Justice – as no one in Measure for Measure learns – starts off with the self, as not just an ethical principle, but a poetic one. ‘Just’ as in balanced, where the different voices of the self make peace with one another. The harmony allows for discord; we are human after all. But they manage to stay together.
For the the Talmud, justice is beautiful: the verse ‘Justice, justice’ commands: find a beit din yafe, a ‘beautiful’ court of justice.
Justice to be just must be beautiful. Just here as in ‘just, right,’ ‘balanced,’ beautiful.
The poetic balance, the beauty, offered by a justice system that works, should be paralleled in the human psyche.
The just person maintains a balance between her ideals and what they demand, and her creative energies and what they demand. We are often punished by our puritanical ideals, or overwhelmed by the sources of the deep within. The ‘just’ leader avoids the psychic ping-pong that many play their entire lives.
But the answer is not moderation – where both are compromised – but poetic justice, balance.
Freud talked about the conversation between superego and id. The ego survives as beautiful, in that healthy balance, provided that the superego does not repress the id, and that the id does not overwhelm the superego. ‘Keep the conversation going’ begins as a demand for an internal dialogue.
As the Hebrew word tirdof implies that the pursuit is relentless, conducted with the zeal of a murderous stalker – the rodef, the same root – in pursuit of his prey. The verse commands: Energies of vengeance are to be channeled – for Justice.
Justice, as the 13th century commentator, Rabbenu Bachye explains, begins with consciousness of one’s own words and actions. As another of Shakespeare’s heroines says to one of the playwright’s many male narcissists: ‘if you saw yourself with your eyes or knew yourself with your judgment.’ Justice begins with self-knowledge.
Someone who balances their thoughts and words, and tells their story beautifully – justly – will also act in a just and beautiful way. As the poet John Milton writes, ‘a good man is like a good book.’

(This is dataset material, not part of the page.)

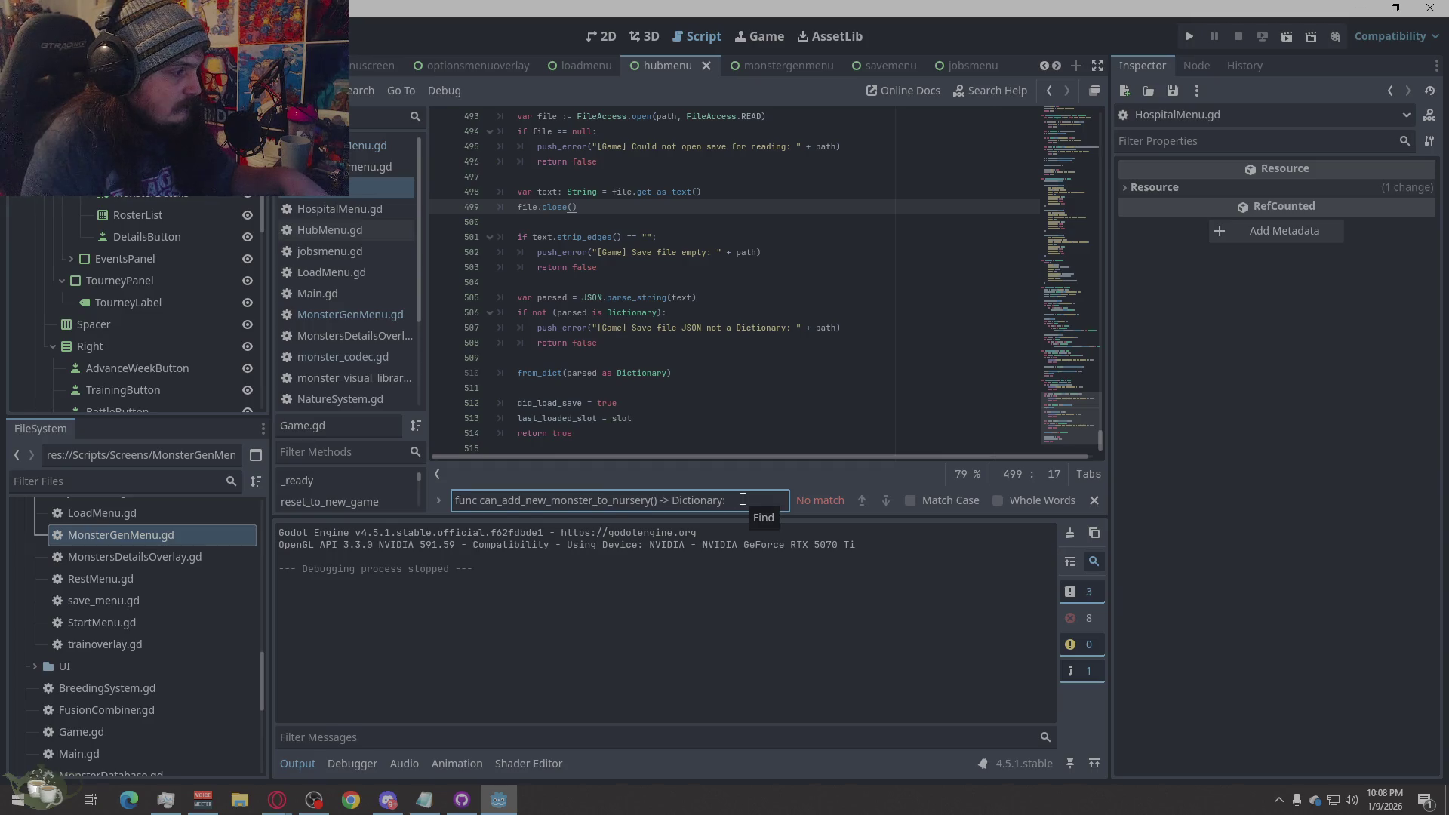
- Trim the search to 'func can_ad' to reach can_advance_week, then run the project
drag(726, 500, 529, 510)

We are sometimes blessed with teachers or leaders who embody this balance.
Of course, we immediately recognize the ugliness of the bad leader – unbalanced, always at war with himself. His insistent certainty reveals an insecurity, seen by everyone but him. The unresolved internal war deforms and turns outwards: vengeance against the world masquerading as justice.
We all know people like this – not only leaders of nations, but of university departments, non-profit institutes, and high-tech companies. They are compromised by that always menacing thought: what if someone has a good idea other than me? The leader who cannot lead others because he is afraid to lead himself.
Justice is found in the beauty of balance—between ideals and desires, skepticism and enthusiasm, and in the willingness to keep the conversation going, first within the self and then with others.
Before pursuing justice for others, through relentless self-examination we make ourselves just, balanced, beautiful.